Asked whether he would run against Portnoy for the top job at the end of the transition period, Morris said: “In a more complex structure…our problem won’t be what to do with good quality senior management talent.”
He added: “I wasn’t planning to stay on once my own term expires in February 2011, I was asked to stay on [to carry this through] by the board and Elliott Portnoy.”
Portnoy was unavailable for comment when contacted by The Lawyer.
The merged firm would have a turnover in the region of $750m (£500m) and 1,400 lawyers. The goal is for those figures to rise to $1bn and between 1,500 and 1,600 within three years, according to Dentons chairman Martin Kitchen.
Under the proposal Kitchen would operate as co-chair alongside Sonnenschein business and regulation chair Joe Andrew. After the interim period a single chair is also likely.
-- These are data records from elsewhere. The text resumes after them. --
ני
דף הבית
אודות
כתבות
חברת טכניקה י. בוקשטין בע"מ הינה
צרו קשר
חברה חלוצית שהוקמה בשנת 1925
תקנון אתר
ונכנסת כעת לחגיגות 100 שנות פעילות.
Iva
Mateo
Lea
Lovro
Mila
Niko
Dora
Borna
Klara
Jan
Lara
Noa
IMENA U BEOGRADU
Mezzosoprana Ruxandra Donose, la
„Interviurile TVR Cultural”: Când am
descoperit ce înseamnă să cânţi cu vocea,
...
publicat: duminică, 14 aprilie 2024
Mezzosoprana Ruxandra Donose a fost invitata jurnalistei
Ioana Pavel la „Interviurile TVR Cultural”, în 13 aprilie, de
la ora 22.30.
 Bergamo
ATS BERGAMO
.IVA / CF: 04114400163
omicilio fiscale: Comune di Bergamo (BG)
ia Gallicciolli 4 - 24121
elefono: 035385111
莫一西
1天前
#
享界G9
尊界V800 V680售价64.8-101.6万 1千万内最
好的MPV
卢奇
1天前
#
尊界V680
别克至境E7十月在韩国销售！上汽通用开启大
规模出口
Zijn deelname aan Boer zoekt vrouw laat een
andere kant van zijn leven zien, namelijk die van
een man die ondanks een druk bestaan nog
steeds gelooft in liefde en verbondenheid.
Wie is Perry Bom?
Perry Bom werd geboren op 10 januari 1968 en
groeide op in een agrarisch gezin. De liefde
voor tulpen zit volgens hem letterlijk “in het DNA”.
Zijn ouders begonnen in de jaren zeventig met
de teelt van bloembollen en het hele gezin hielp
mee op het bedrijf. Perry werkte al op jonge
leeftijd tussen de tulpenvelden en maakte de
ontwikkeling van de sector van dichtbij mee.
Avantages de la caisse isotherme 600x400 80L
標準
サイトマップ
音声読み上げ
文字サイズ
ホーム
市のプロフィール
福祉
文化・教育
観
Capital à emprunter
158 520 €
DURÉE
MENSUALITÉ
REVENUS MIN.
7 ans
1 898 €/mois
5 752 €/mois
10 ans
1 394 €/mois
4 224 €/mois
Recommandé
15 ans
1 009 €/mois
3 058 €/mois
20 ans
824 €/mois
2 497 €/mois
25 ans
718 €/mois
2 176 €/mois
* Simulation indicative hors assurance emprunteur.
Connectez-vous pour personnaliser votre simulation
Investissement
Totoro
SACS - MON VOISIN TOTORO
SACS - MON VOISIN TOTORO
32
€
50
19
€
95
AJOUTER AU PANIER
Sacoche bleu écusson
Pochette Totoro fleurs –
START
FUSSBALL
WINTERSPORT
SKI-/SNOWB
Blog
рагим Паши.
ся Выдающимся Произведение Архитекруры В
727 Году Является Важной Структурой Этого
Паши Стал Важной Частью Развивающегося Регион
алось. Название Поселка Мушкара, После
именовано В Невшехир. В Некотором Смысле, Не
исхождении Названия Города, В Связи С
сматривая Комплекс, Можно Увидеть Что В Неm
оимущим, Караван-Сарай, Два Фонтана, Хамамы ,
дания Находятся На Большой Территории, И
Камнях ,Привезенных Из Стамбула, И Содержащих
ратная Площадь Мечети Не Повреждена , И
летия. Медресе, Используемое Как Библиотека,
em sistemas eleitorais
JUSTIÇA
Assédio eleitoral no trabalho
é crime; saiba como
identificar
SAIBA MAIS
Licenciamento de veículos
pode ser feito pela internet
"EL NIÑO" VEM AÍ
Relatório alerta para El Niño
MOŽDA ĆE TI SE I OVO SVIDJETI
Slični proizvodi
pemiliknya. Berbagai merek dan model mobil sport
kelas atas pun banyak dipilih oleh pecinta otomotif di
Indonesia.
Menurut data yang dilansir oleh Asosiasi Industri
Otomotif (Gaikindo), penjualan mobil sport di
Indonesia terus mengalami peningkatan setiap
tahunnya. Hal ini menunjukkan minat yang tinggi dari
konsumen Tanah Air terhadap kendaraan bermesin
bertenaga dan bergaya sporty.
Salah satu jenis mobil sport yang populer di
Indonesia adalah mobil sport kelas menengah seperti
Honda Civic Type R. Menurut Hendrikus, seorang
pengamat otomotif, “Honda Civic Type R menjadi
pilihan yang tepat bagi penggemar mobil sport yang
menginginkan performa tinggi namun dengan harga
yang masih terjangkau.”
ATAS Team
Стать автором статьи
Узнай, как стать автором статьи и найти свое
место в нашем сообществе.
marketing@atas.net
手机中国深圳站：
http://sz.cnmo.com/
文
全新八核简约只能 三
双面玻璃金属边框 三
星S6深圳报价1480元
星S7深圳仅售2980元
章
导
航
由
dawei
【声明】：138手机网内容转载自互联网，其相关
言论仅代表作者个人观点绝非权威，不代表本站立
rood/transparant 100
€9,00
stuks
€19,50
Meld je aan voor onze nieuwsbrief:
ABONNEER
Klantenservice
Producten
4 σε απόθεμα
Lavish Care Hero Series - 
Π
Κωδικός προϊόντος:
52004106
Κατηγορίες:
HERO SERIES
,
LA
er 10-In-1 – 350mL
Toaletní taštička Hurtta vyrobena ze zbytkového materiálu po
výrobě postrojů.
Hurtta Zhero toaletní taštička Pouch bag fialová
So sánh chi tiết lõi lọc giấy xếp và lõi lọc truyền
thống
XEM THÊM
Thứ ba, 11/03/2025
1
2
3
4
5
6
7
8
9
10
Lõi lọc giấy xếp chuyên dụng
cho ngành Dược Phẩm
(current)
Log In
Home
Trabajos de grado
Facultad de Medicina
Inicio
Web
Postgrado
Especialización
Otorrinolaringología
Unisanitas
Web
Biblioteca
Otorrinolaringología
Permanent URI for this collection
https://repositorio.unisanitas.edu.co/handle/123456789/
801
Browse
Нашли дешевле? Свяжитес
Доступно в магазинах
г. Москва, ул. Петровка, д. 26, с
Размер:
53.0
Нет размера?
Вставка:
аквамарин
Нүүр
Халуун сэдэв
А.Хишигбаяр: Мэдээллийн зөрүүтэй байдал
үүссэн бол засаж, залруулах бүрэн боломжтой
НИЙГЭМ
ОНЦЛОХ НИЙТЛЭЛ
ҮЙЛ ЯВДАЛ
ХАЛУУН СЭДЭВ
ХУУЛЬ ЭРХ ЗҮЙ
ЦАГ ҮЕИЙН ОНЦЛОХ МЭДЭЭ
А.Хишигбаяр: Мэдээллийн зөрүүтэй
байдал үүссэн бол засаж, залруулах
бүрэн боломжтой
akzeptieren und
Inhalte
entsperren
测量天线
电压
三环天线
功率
A Dentons spokesperson said: “At the end of the transition period of three years, it’s anticipated there’ll be a single CEO but this will be confirmed at a later date. It’s likely there’ll be a single chairman but this isn’t set in stone as it’s a long way off.”
Other firms that have been formed from transatlantic mergers have also adopted a degree of dual management representation from the UK and US arms of their businesses.
Hogan Lovells instated former Hogan & Hartson chairman Warren Gorrell and Lovells managing partner David Harris as joint CEOs, while legacy Hogan partner Claudette Christian and Lovells senior partner John Young are co-chairs.
DLA Piper has joint CEOs in the shape of Nigel Knowles and Lee Miller although Frank Burch serves as the firm’s only chair.